L’evasione fiscale rappresenta un maxi-affare, per molti irrinunciabile. Secondo un recente rapporto elaborato dall’Ufficio Valutazione Impatto del Senato insieme all’Università Ca’ Foscari di Venezia, sono oltre 132 miliardi l’anno i redditi complessivi evasi in Italia. Per lo Stato si tratta di una perdita di gettito superiore a 38,5 miliardi l’anno.
Un’evasione fiscale da record che, se introdotta nelle casse dello Stato, permetterebbe di coprire per intero la spesa sanitaria pubblica per un anno, o di rendere tutte le case della penisola a prova di terremoti e calamità.
Ma chi sono i più grandi evasori?
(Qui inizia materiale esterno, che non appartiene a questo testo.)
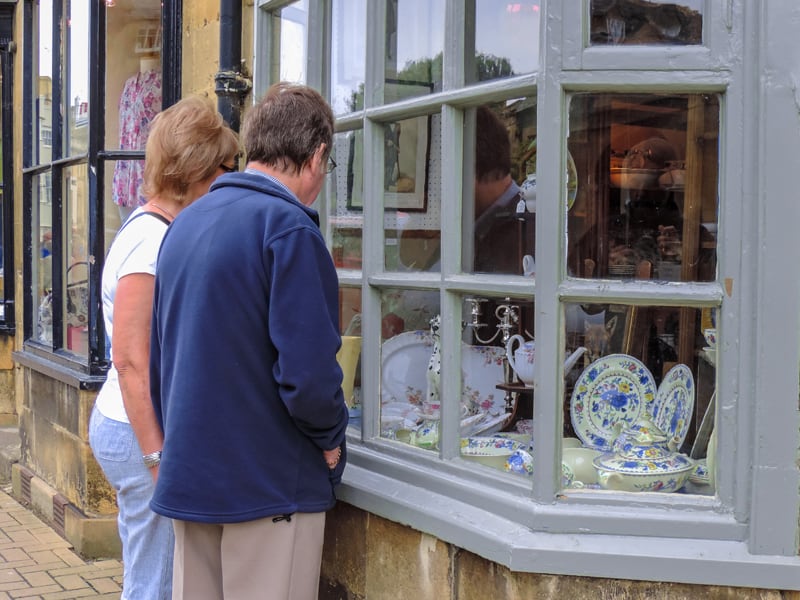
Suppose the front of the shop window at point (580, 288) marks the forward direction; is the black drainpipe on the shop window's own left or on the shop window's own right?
on the shop window's own right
A evadere di più le tasse sono i lavoratori autonomi, le cosiddette partite Iva, e chi può contare su rendite immobiliari, ossia sugli affitti. Secondo l’Ufficio Valutazione Impatto del Senato, il mancato gettito per lo Stato ammonta a 38,5 miliardi l’anno: 20,9 miliardi di mancato gettito sono legati ai lavoratori autonomi, 14,7 miliardi alle rendite immobiliari, 2,6 miliardi ai dipendenti.
Il dossier parte dal concetto di under reporting. Ovvero la tendenza dei soggetti intervistati a mentire sui propri redditi nelle rilevazioni demoscopiche, sottostimandoli “nel timore che si possano stabilire collegamenti con quanto hanno dichiarato al fisco”.
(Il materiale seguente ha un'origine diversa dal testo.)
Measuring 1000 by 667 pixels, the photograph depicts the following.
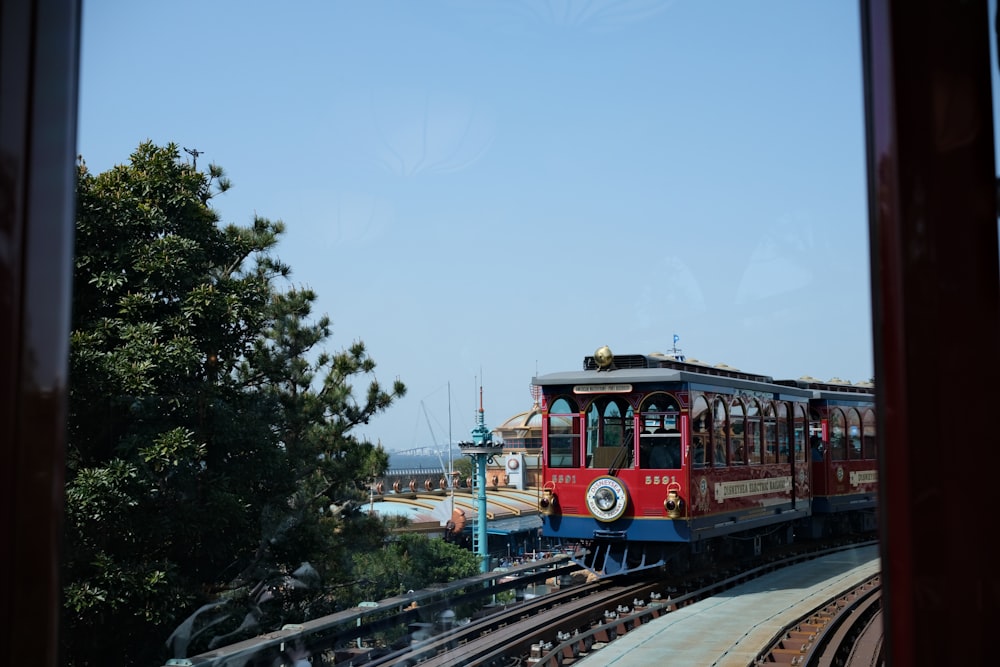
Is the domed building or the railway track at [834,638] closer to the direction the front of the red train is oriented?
the railway track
E se siamo tutti daccordo sul fatto che l’imposizione fiscale nello Stivale sia davvero troppo pesante (un centinaio di voci tra addizionali, imposte, ritenute, tasse e tributi), questo certamente non giustifica i “furbetti”. Chi nel 740 denuncia entrate tra 20 e 26 mila euro, ne nasconde oltre 13 mila. E chi guadagna oltre 75 mila euro l’anno, in realtà supera quota 106 mila.
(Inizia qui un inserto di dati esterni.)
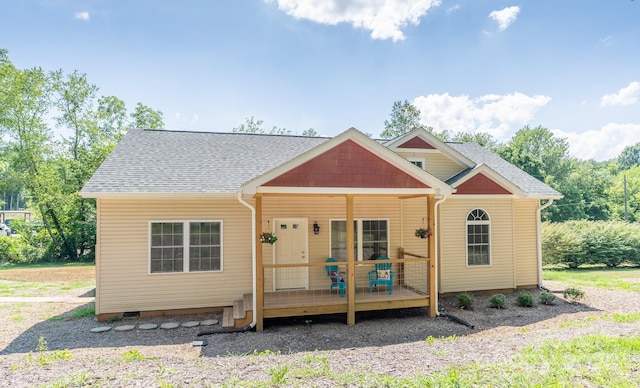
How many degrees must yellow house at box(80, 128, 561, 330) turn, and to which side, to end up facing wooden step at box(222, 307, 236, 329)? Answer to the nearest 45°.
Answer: approximately 45° to its right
A proposito di primati negativi, l’Italia è anche il Paese europeo che detiene il record dell’evasione dell’Iva. Il differenziale fra l’Iva dovuta e quella effettivamente pagata sfiora il 30% e ammonta a più di 40 milardi. L’Italia rappresenta quasi un quarto dell’evasione Iva dell’Unione europea, contro il 15,3% della Francia e il 3,9% della Spagna.